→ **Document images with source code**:
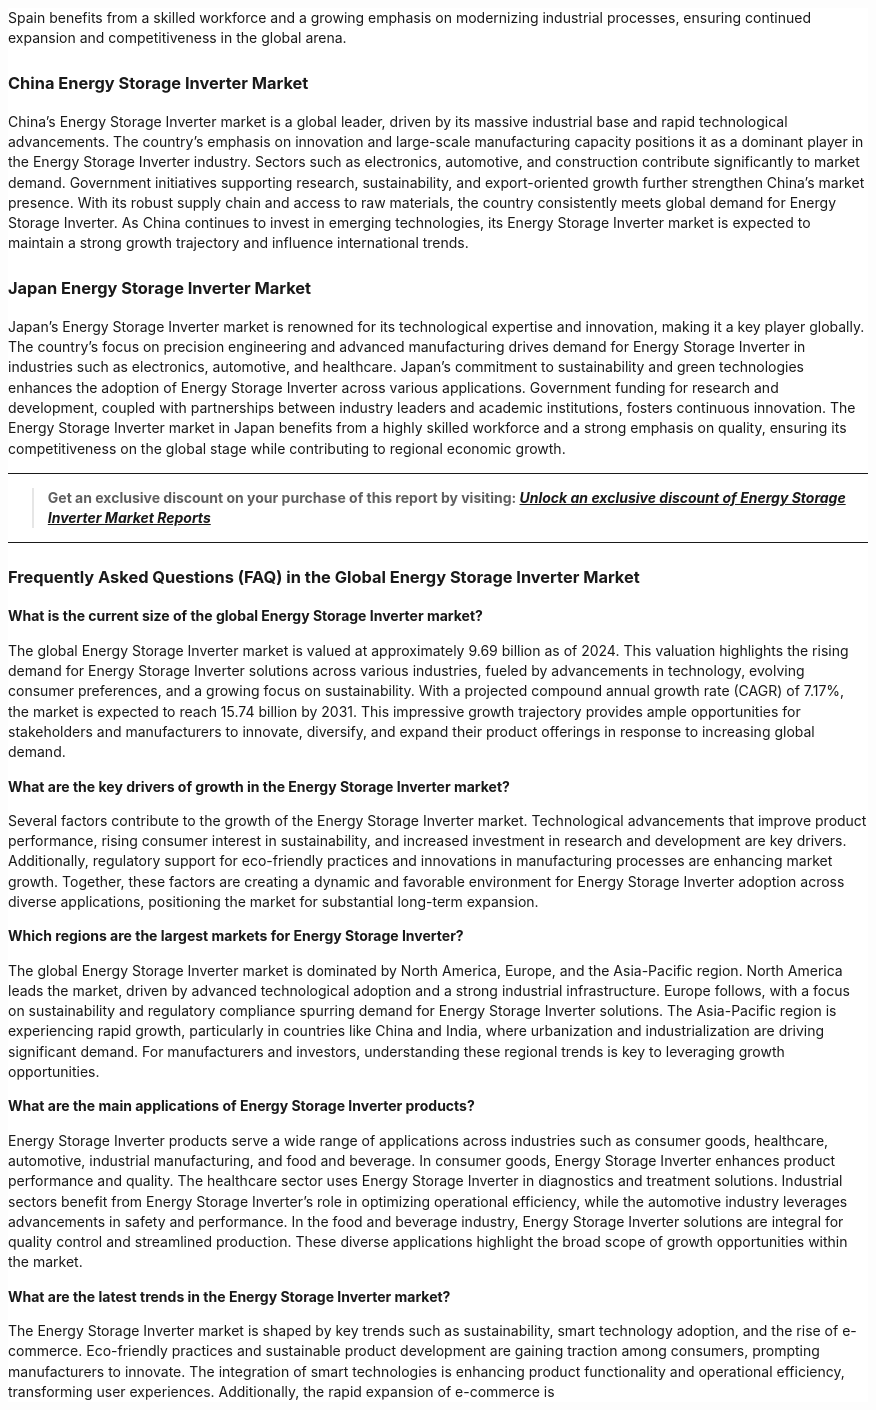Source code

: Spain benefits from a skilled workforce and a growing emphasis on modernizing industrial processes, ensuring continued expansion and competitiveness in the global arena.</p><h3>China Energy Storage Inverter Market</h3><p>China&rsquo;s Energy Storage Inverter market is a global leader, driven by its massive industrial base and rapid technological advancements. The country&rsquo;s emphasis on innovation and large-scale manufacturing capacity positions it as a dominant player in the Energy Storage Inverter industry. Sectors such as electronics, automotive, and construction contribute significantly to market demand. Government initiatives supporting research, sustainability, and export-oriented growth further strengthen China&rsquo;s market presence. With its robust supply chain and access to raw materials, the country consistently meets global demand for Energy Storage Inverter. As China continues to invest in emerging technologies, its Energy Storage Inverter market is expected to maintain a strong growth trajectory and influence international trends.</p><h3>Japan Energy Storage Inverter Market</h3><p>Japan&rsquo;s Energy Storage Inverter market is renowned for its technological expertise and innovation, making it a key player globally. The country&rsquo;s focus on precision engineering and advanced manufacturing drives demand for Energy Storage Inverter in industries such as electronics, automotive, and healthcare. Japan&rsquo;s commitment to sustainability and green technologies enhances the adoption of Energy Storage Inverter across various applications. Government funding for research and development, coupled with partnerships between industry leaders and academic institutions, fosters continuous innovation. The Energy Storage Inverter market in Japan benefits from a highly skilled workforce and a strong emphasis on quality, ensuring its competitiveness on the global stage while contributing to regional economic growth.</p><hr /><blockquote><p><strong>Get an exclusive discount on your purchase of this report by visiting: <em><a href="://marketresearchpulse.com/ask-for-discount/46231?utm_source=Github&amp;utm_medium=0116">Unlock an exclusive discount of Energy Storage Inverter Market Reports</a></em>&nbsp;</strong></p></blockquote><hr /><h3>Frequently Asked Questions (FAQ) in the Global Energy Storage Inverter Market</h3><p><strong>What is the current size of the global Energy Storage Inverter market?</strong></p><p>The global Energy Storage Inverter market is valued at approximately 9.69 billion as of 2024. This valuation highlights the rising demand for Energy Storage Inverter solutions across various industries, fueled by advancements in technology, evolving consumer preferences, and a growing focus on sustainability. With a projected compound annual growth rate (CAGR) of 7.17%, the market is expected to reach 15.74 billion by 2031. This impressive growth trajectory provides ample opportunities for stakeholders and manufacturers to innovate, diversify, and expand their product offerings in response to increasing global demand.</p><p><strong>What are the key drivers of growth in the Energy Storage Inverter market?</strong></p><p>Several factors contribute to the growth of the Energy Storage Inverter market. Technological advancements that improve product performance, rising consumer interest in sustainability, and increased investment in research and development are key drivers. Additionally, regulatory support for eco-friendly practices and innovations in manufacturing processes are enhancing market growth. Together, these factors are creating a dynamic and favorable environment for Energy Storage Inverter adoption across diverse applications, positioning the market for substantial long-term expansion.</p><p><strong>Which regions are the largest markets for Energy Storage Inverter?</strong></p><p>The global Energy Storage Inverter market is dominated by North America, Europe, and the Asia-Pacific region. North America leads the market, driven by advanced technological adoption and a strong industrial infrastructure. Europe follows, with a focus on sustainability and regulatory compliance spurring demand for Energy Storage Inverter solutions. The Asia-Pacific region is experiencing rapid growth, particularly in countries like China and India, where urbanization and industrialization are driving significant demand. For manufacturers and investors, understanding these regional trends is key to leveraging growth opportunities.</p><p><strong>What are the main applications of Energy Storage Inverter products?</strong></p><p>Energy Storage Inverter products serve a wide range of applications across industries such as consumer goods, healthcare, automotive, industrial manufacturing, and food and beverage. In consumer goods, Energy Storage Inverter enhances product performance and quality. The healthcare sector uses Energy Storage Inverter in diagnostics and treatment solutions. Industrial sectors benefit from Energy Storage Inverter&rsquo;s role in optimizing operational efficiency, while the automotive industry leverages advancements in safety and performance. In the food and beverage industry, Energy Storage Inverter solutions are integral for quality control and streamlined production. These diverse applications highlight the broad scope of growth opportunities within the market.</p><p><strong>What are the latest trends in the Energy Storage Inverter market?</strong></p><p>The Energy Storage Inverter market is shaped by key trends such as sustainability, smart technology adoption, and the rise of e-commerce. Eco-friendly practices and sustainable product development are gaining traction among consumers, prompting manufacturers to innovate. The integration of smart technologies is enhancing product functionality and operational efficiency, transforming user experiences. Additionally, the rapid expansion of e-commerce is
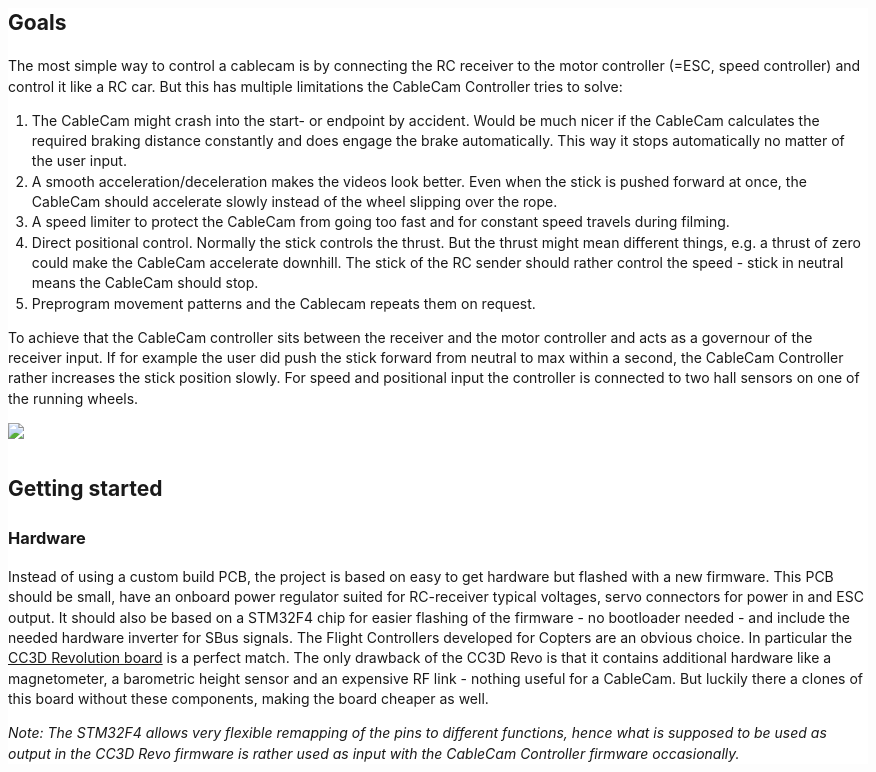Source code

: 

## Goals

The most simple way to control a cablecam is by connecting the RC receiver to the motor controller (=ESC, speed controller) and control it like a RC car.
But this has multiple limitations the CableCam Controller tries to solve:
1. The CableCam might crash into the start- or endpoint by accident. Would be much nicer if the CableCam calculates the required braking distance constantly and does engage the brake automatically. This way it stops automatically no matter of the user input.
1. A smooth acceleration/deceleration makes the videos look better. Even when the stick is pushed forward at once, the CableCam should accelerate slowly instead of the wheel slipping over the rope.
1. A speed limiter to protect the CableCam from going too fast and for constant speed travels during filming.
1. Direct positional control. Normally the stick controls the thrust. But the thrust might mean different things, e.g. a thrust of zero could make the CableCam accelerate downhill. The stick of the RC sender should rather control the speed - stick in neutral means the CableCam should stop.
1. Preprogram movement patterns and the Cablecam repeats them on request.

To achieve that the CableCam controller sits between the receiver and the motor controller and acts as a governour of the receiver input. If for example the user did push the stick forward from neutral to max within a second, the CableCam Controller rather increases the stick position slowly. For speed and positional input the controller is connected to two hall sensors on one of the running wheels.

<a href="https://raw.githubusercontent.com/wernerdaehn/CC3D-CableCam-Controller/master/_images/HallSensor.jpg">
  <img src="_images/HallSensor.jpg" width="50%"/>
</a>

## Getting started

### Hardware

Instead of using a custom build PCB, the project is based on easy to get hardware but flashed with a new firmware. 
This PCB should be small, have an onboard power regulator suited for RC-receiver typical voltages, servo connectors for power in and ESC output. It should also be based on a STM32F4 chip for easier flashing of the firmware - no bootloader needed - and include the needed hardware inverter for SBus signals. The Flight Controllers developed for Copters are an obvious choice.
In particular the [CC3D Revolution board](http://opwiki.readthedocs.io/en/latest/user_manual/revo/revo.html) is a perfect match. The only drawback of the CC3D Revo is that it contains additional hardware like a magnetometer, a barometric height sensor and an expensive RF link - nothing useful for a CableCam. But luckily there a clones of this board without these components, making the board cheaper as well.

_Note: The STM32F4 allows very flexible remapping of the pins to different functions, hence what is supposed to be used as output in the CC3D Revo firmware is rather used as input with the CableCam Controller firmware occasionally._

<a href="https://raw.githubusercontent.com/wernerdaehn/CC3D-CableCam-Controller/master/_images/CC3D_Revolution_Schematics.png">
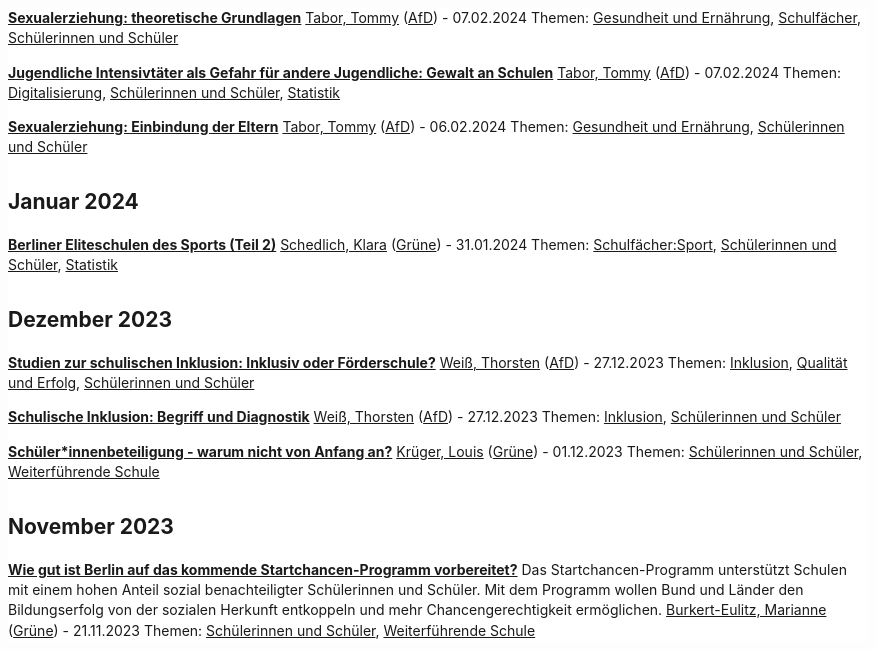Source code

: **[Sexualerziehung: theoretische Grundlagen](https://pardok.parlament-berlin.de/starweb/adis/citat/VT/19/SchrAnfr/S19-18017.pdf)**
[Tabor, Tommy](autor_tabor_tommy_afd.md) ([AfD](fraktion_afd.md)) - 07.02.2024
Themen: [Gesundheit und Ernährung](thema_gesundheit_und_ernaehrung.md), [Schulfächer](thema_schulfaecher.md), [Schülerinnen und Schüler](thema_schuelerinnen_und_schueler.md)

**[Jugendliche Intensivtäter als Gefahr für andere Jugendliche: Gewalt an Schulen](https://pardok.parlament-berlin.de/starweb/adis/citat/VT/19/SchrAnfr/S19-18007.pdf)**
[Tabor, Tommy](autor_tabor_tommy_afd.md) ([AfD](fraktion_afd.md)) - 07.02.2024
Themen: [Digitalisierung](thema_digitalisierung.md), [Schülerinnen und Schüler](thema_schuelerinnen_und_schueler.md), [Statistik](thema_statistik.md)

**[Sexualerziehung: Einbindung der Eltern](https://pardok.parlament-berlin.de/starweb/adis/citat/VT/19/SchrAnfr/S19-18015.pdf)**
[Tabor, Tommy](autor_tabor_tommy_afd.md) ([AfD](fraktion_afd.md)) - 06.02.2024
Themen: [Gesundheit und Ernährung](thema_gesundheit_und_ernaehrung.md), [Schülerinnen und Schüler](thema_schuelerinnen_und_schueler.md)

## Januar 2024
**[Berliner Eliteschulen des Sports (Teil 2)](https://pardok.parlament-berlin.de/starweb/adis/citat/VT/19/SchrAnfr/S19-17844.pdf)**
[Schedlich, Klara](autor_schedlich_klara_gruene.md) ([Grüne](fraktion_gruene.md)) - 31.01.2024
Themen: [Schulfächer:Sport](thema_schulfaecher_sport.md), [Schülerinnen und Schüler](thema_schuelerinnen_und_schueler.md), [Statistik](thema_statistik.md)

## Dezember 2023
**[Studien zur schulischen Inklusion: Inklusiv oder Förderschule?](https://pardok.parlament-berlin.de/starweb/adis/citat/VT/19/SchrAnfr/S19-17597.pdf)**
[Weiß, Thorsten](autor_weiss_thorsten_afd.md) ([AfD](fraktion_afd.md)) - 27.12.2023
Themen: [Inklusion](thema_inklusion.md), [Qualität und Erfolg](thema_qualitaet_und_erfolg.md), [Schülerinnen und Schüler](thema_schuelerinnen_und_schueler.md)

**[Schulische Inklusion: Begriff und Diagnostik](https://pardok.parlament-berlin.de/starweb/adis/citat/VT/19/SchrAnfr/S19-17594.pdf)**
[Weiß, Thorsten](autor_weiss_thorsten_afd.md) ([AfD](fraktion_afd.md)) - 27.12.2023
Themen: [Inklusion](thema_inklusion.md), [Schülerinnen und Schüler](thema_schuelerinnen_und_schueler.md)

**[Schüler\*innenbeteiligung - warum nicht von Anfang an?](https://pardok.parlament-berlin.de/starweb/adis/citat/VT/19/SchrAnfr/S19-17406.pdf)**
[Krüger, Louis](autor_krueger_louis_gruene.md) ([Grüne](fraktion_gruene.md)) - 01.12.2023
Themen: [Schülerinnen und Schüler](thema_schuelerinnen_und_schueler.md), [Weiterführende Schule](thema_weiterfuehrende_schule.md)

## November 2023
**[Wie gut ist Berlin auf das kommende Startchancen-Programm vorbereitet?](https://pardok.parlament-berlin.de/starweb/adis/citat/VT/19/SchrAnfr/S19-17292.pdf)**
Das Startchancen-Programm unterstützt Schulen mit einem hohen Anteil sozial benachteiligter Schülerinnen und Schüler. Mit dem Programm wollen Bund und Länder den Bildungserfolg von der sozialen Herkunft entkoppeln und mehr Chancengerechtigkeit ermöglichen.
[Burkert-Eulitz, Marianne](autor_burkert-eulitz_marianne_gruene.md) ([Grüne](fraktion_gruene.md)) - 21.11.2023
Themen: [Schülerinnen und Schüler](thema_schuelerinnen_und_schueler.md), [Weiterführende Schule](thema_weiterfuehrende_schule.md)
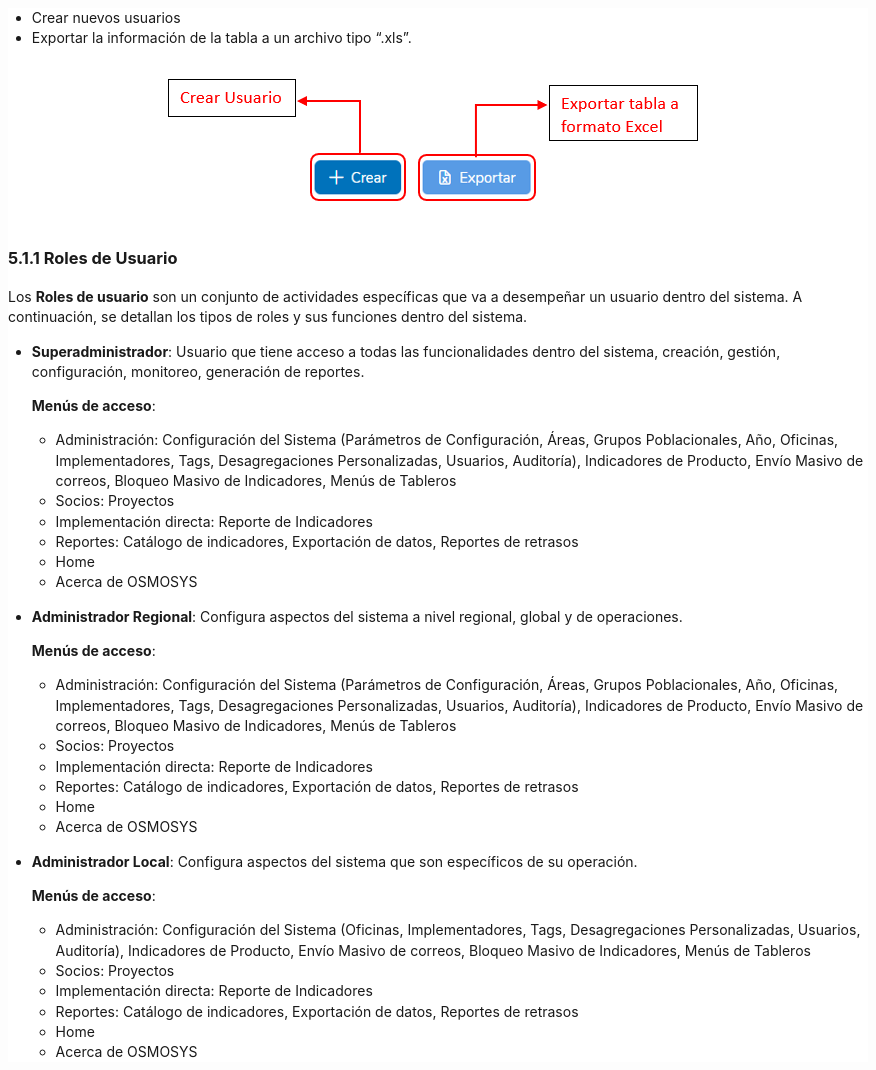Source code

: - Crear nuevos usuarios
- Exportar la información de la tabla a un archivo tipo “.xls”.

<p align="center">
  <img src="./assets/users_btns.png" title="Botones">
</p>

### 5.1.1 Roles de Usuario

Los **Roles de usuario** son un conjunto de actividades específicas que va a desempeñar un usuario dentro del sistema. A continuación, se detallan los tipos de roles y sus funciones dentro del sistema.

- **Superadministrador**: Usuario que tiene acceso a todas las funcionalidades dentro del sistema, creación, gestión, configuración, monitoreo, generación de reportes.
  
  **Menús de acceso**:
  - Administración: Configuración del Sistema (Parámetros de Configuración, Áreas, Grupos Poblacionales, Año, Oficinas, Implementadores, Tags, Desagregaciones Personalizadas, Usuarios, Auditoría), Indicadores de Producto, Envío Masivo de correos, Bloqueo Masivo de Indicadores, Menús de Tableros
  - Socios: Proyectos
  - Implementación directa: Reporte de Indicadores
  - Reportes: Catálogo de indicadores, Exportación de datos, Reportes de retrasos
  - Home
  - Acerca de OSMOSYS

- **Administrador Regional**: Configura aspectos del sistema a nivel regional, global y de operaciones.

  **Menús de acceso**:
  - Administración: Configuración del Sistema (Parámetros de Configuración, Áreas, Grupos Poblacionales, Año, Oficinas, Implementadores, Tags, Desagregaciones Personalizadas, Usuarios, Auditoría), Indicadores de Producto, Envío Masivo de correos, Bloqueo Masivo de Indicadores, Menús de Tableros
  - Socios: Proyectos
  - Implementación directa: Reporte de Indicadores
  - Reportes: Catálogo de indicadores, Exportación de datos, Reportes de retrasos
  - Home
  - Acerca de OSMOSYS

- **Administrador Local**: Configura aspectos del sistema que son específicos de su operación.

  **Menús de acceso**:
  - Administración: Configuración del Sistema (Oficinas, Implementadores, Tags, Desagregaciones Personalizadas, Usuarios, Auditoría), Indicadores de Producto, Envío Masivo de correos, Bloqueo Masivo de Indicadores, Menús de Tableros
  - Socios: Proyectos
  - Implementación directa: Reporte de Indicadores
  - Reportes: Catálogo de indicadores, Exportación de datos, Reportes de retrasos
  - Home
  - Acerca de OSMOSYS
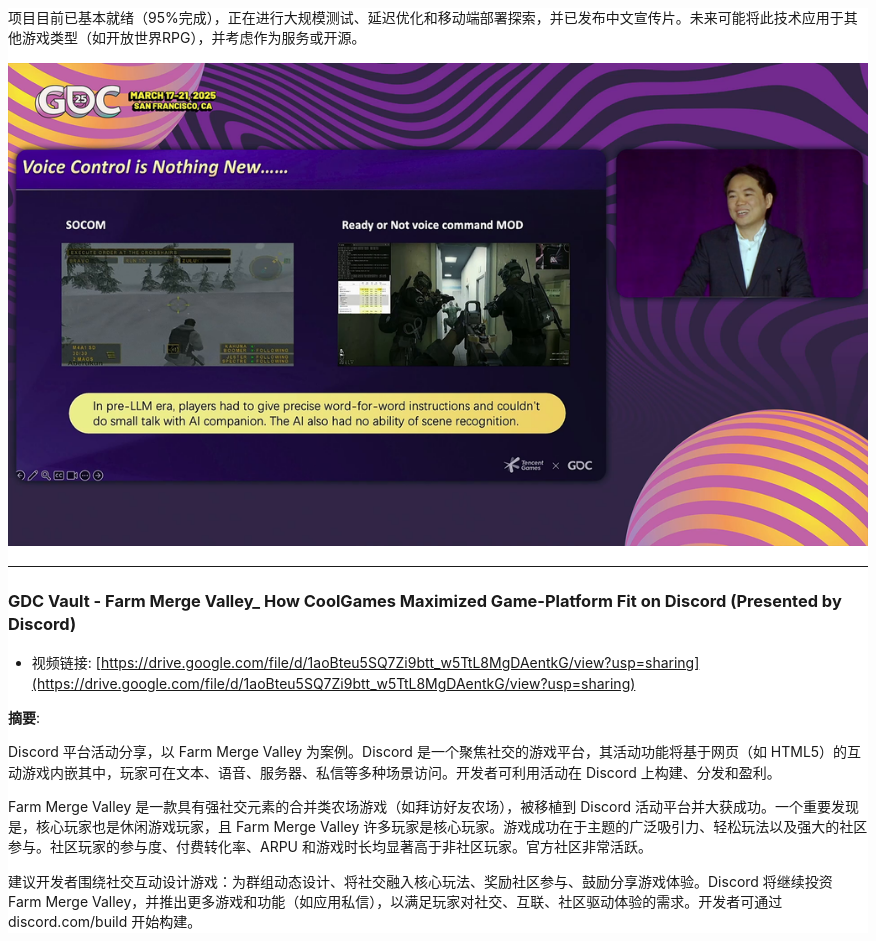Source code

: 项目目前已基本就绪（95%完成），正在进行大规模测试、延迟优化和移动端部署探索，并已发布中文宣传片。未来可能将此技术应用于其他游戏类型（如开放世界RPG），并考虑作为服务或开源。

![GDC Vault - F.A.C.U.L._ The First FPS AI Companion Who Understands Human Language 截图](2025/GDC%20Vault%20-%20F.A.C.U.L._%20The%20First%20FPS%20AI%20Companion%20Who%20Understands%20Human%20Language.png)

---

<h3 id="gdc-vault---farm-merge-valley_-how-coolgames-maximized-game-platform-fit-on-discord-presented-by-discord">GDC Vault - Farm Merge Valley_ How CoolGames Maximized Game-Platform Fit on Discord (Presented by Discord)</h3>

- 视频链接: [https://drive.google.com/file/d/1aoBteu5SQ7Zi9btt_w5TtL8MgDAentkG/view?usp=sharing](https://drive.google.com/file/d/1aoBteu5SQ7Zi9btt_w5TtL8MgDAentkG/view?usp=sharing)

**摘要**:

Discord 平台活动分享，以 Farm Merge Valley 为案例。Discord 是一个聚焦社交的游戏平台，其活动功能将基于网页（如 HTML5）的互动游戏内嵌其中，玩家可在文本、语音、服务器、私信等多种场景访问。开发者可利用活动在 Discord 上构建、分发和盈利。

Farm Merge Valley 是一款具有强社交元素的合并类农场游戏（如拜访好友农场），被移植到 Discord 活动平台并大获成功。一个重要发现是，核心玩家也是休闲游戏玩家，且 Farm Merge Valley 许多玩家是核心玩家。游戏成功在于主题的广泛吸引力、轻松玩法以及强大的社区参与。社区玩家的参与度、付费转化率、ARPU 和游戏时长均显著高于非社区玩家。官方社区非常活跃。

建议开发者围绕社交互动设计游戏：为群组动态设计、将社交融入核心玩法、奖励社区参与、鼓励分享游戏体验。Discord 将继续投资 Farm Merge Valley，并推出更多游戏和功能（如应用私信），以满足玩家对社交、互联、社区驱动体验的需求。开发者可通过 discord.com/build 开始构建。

→ **WHAT NEEDS TO BE DONE**:
Using the data above, retype exactly the lines from the line with "Themen: [Inklusion](thema_inklusion.md), [Qualität" to the line with "Crear nuevos usuarios", inclusive. No pictures and nothing else.

→ **FINAL ANSWER**:
Themen: [Inklusion](thema_inklusion.md), [Qualität und Erfolg](thema_qualitaet_und_erfolg.md), [Schülerinnen und Schüler](thema_schuelerinnen_und_schueler.md)

**[Schulische Inklusion: Begriff und Diagnostik](https://pardok.parlament-berlin.de/starweb/adis/citat/VT/19/SchrAnfr/S19-17594.pdf)**
[Weiß, Thorsten](autor_weiss_thorsten_afd.md) ([AfD](fraktion_afd.md)) - 27.12.2023
Themen: [Inklusion](thema_inklusion.md), [Schülerinnen und Schüler](thema_schuelerinnen_und_schueler.md)

**[Schüler\*innenbeteiligung - warum nicht von Anfang an?](https://pardok.parlament-berlin.de/starweb/adis/citat/VT/19/SchrAnfr/S19-17406.pdf)**
[Krüger, Louis](autor_krueger_louis_gruene.md) ([Grüne](fraktion_gruene.md)) - 01.12.2023
Themen: [Schülerinnen und Schüler](thema_schuelerinnen_und_schueler.md), [Weiterführende Schule](thema_weiterfuehrende_schule.md)

## November 2023
**[Wie gut ist Berlin auf das kommende Startchancen-Programm vorbereitet?](https://pardok.parlament-berlin.de/starweb/adis/citat/VT/19/SchrAnfr/S19-17292.pdf)**
Das Startchancen-Programm unterstützt Schulen mit einem hohen Anteil sozial benachteiligter Schülerinnen und Schüler. Mit dem Programm wollen Bund und Länder den Bildungserfolg von der sozialen Herkunft entkoppeln und mehr Chancengerechtigkeit ermöglichen.
[Burkert-Eulitz, Marianne](autor_burkert-eulitz_marianne_gruene.md) ([Grüne](fraktion_gruene.md)) - 21.11.2023
Themen: [Schülerinnen und Schüler](thema_schuelerinnen_und_schueler.md), [Weiterführende Schule](thema_weiterfuehrende_schule.md)
Source code

: - Crear nuevos usuarios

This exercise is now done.